***** Extrait du document *****

Mais au fond, qu’est-ce qui est bon pour le climat et qu’est-ce qui est mauvais pour le climat ? Que dire aux investisseurs pour qu’ils mettent leurs billes dans le pot vert et pas dans le pot gris ? Pas si simple. Le nucléaire par exemple. Il n’émet pas [en fait peu] de CO2, mais produit des déchets embarrassants. Et quand ça pète, ça craint. Vert ou gris ?

En ce qui nous concerne, en Europe, cela fait déjà quatre ans que la Commission européenne planche pour savoir ce qui est vert et ce qui est gris, à l’attention notamment de ceux qui placent notre épargne et pour qu’ils l’orientent du bon côté de la force. Les banques, les assureurs, les fonds de pension… En 2017, en effet, la Commission a créé un groupe d’experts à haut niveau (High Level Expert Group on Sustainable Finance) chargé de faire des propositions. Ledit groupe d’experts à haut niveau a remis son rapport début 2018 et, à l’été, la Commission a créé un groupe d’experts techniques (Technical Expert Group, TEG), chargé d’établir des recommandations sur ce qu’il faut classer dans le gris et dans le vert. Un peu comme on demanderait à des botanistes de déterminer à quelle ou quelle branche appartient telle ou telle espèce. C’est ce qu’on appelle en sciences naturelles la taxonomie, d’où l’expression « taxonomie verte », dans le jargon européen, pour désigner ce travail de classification des bons et des mauvais investissements, du point de vue du climat.

Pour être classé du bon côté, un investissement doit obéir à deux critères simultanément. D’abord, contribuer à la réduction des émissions de gaz à effet de serre (ou à l’adaptation au changement climatique). Ensuite « ne pas faire mal » (do not harm) à l’environnement (sur le plan de la protection des eaux, des pollutions, de la préservation des écosystèmes, de la pression sur les ressources naturelles).

Armés de ces critères, nos taxonomistes du TEG ont pu faire leur travail de classification à peu près sereinement jusqu’à ce qu’ils tombent sur un os. Le nucléaire. Dans quelle boîte le ranger ? La verte ou la grise ? Faute de pouvoir trancher sur cette question (« sensitive »), ils ont décidé de ne rien décider et, dans leur rapport remis à l’été 2019, ils ont recommandé d’approfondir les investigations sur cet intéressant problème de taxonomie.

Dont acte. A l’été 2020, l’exécutif bruxellois demande au JRC une expertise pour trancher ce point délicat de science. D’autant plus délicat que, selon le règlement européen sur la taxonomie publié en juin, c’est à la Commission que reviendra le privilège de dire, par un acte délégué, ce qui est vert et ce qui ne l’est pas. Le JRC a donc rendu son expertise. Et il a conclu : le nucléaire entre dans le vert.

Mais le sujet est tellement radioactif que la Commission n’a plus du tout envie de prendre la responsabilité d’en décider par acte délégué. Dans sa communication sur la taxonomie qui doit être présentée ce mercredi, elle renvoie la balle dans le camp du Parlement et du Conseil, qui devront donc légiférer suivant la procédure classique de codécision. Une proposition législative est attendue au dernier trimestre 2021.

*****

* Consigne
Répondez aux questions suivantes à partir du passage sur la taxonomie verte.
(a) En quelle année la Commission européenne a-t-elle créé le groupe d'experts à haut niveau ?
(b) Quels sont les deux critères qu'un investissement doit remplir simultanément pour être classé du bon côté ?
(c) À quel moment une proposition législative est-elle attendue ?

***** Extraits des données *****

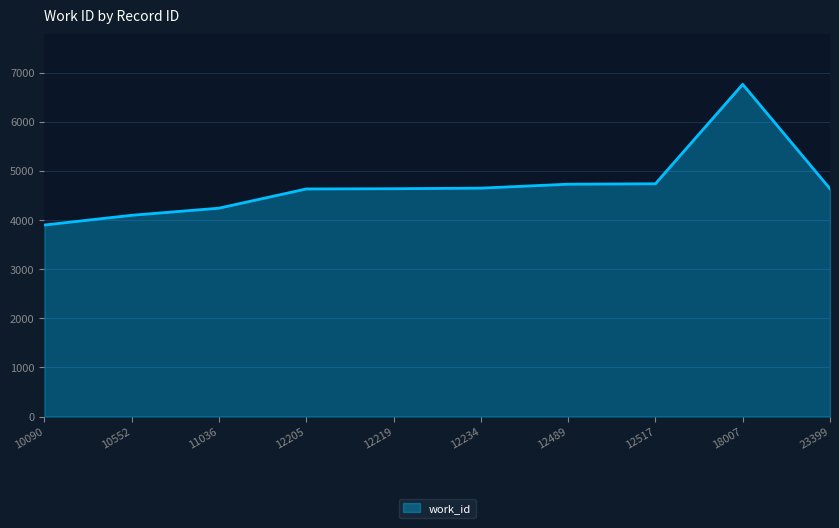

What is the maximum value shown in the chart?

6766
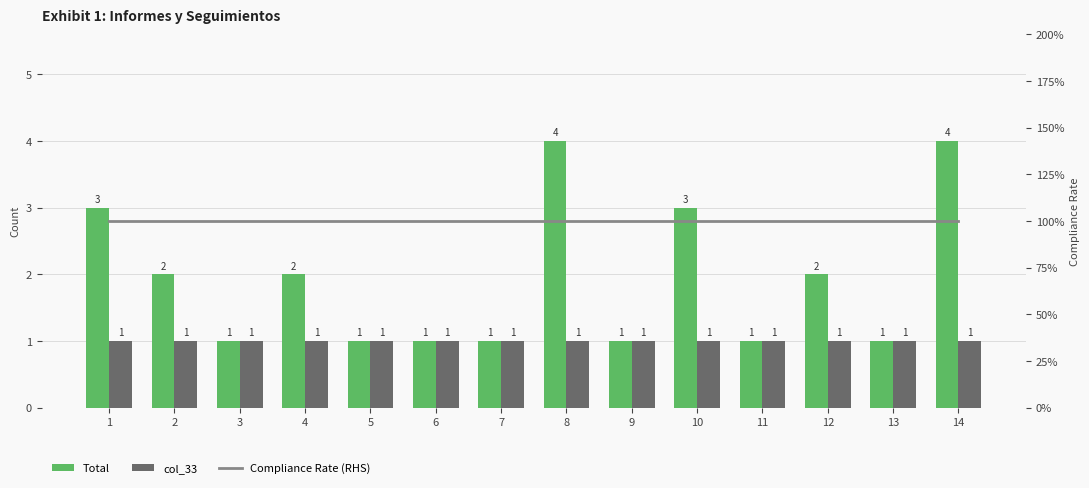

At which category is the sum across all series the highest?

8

*****
***** Extraits des données *****

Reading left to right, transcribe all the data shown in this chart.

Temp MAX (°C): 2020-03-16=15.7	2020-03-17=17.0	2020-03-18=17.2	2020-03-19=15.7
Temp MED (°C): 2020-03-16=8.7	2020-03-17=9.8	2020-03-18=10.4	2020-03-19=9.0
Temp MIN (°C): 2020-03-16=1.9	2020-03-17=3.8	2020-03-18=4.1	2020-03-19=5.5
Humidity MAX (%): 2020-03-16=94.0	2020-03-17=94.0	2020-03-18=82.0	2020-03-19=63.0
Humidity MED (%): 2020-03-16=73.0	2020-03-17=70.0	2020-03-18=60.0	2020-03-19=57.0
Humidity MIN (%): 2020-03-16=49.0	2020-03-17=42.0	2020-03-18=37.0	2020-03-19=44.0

*****

* Réponse à la consigne
(a) La Commission européenne a créé ce groupe en 2017.
(b) L'investissement doit d'abord contribuer à la réduction des émissions de gaz à effet de serre ou à l'adaptation au changement climatique. Il doit ensuite ne pas nuire à l'environnement.
(c) Une proposition législative est attendue au dernier trimestre 2021.